HMRC is fundamentally changing how sole traders and landlords report their income. Making Tax Digital for Income Tax Self Assessment (MTD for ITSA) is the biggest shake-up to the tax system in decades. Here is what you need to know to stay compliant.

1. What is MTD for ITSA?

Currently, most self-employed individuals file one tax return per year. Under MTD, you will be required to keep digital records of your income and expenses and send quarterly updates to HMRC using compatible software.

2. Who is Affected and When?

From April 2026, self-employed individuals and landlords with a total business or property income above £50,000 must comply. Those with income between £30,000 and £50,000 will follow in April 2027.

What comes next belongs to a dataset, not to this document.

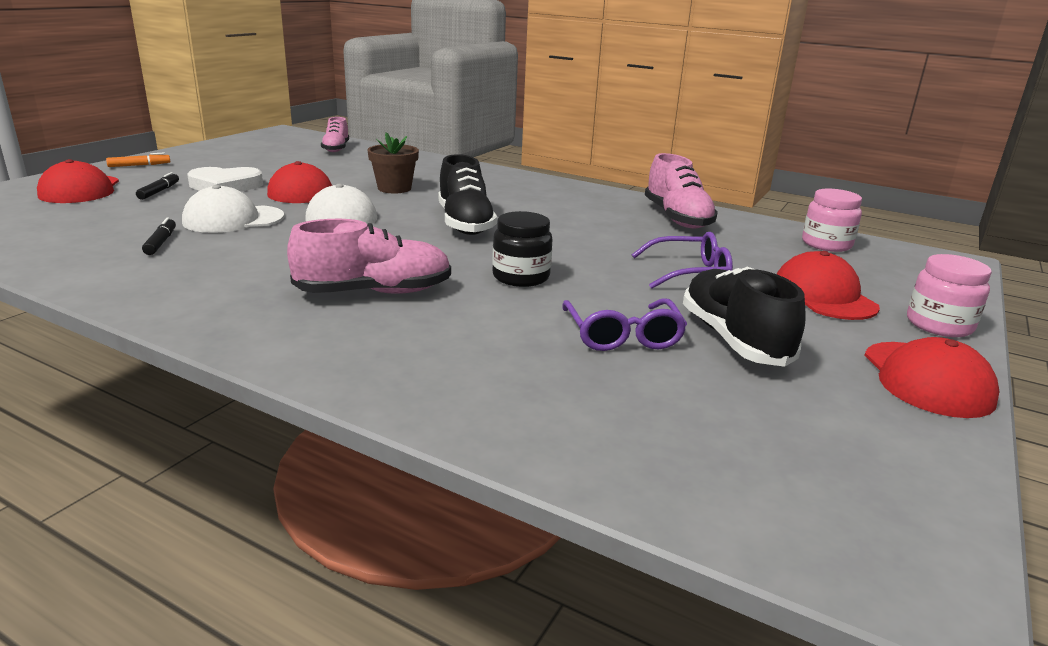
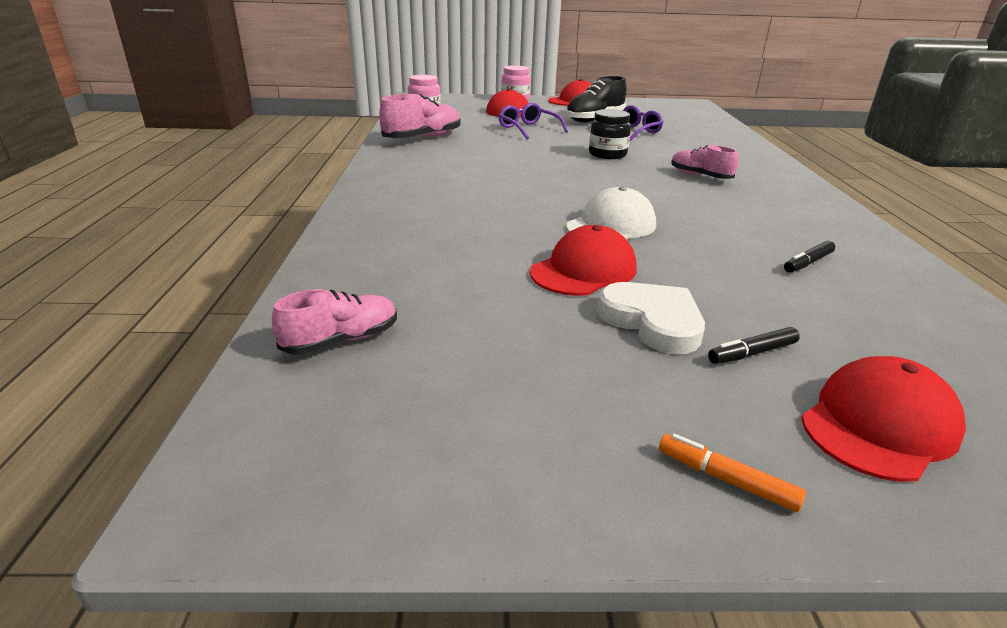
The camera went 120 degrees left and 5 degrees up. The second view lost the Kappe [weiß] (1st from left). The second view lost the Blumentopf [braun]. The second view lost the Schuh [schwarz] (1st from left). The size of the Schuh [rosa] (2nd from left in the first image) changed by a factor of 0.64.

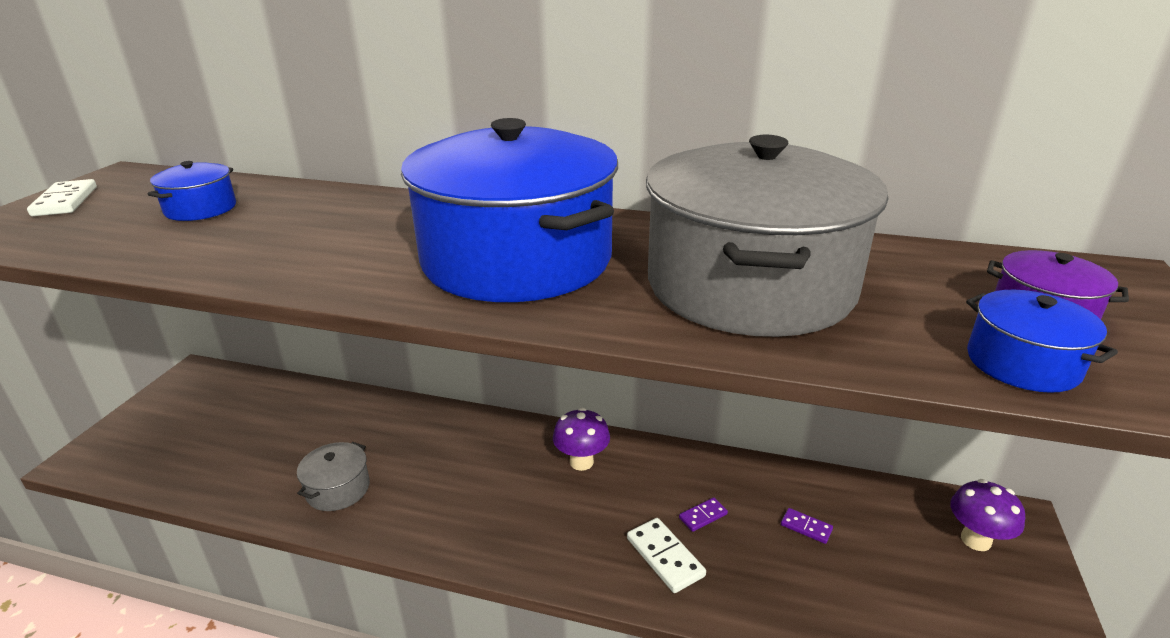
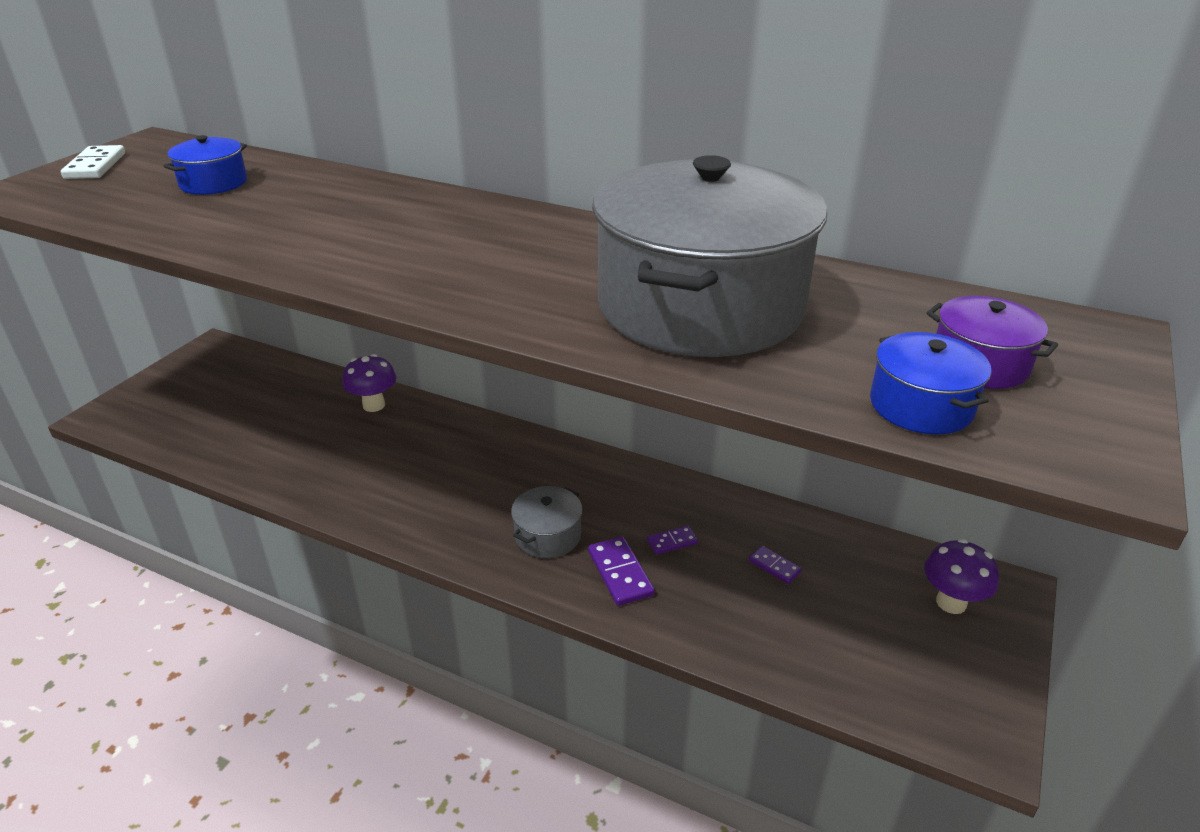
The camera went 10 degrees right and 5 degrees up. The second view lost the Kochtopf [blau] (2nd from left). The Kochtopf [grau] (1st from left) ended up elsewhere. The Pilz [lila] (1st from left) ended up elsewhere. What was the Dominostein [weiß] (2nd from left) turned into the Dominostein [lila] (1st from left).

💡 Pro Tip: Don't wait until the 2026 deadline. Transitioning to cloud software like Xero now will give you plenty of time to get used to digital record-keeping before it becomes a legal requirement.

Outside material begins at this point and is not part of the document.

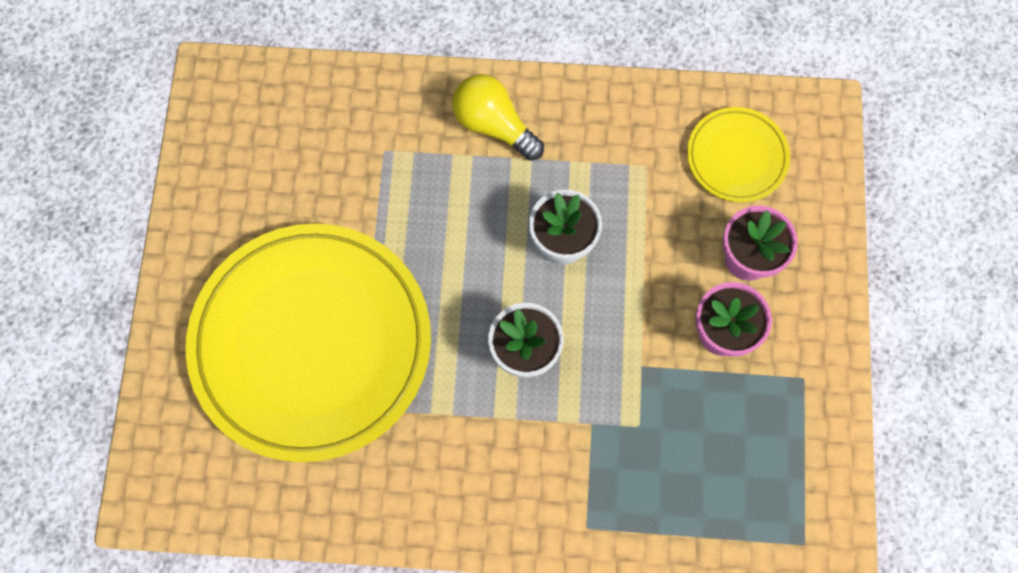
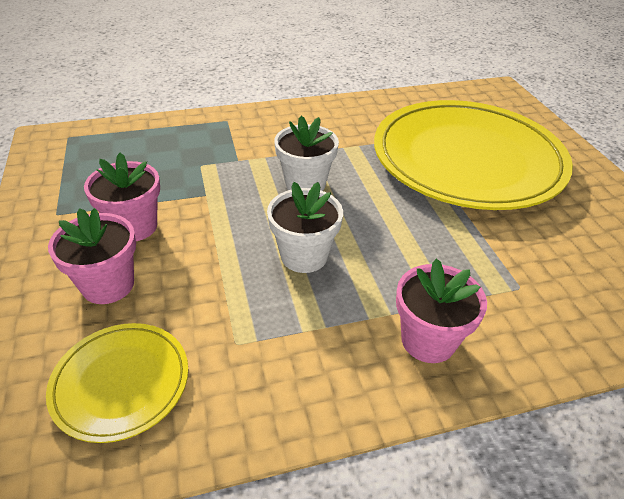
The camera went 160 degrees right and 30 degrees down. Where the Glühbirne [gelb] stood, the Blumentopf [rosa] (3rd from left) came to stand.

3. Quarterly Updates vs. Annual Returns

Instead of a single "January rush," you will submit four summary updates per year. At the end of the tax year, you will then submit a final declaration to confirm your total income and claim any reliefs or adjustments.

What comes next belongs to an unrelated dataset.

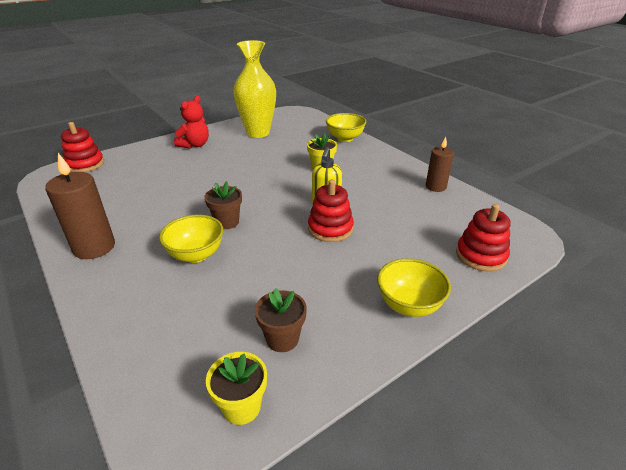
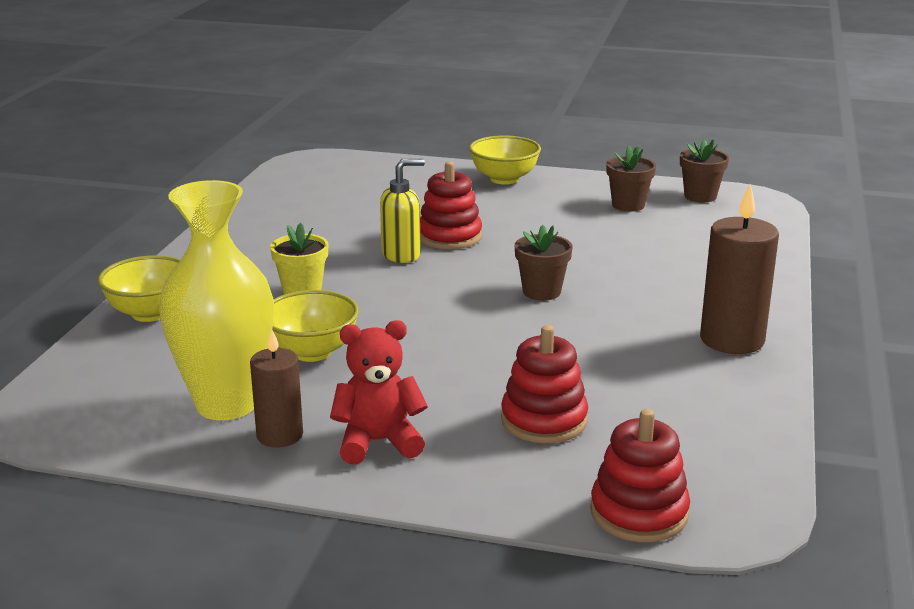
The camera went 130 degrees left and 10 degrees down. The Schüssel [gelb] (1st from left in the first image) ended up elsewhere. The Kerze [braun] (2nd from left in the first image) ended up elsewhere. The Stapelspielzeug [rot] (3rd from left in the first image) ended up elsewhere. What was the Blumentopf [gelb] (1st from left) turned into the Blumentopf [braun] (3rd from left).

4. The Importance of Software

You can no longer use paper records or simple spreadsheets to file your taxes under MTD. You must use "functional compatible software" that can connect directly to HMRC’s systems via an API.

5. How to Prepare Now

Review your current bookkeeping methods today. If you are still using manual systems, now is the time to migrate to the cloud. This ensures your data is accurate, digital, and ready for the 2026 transition.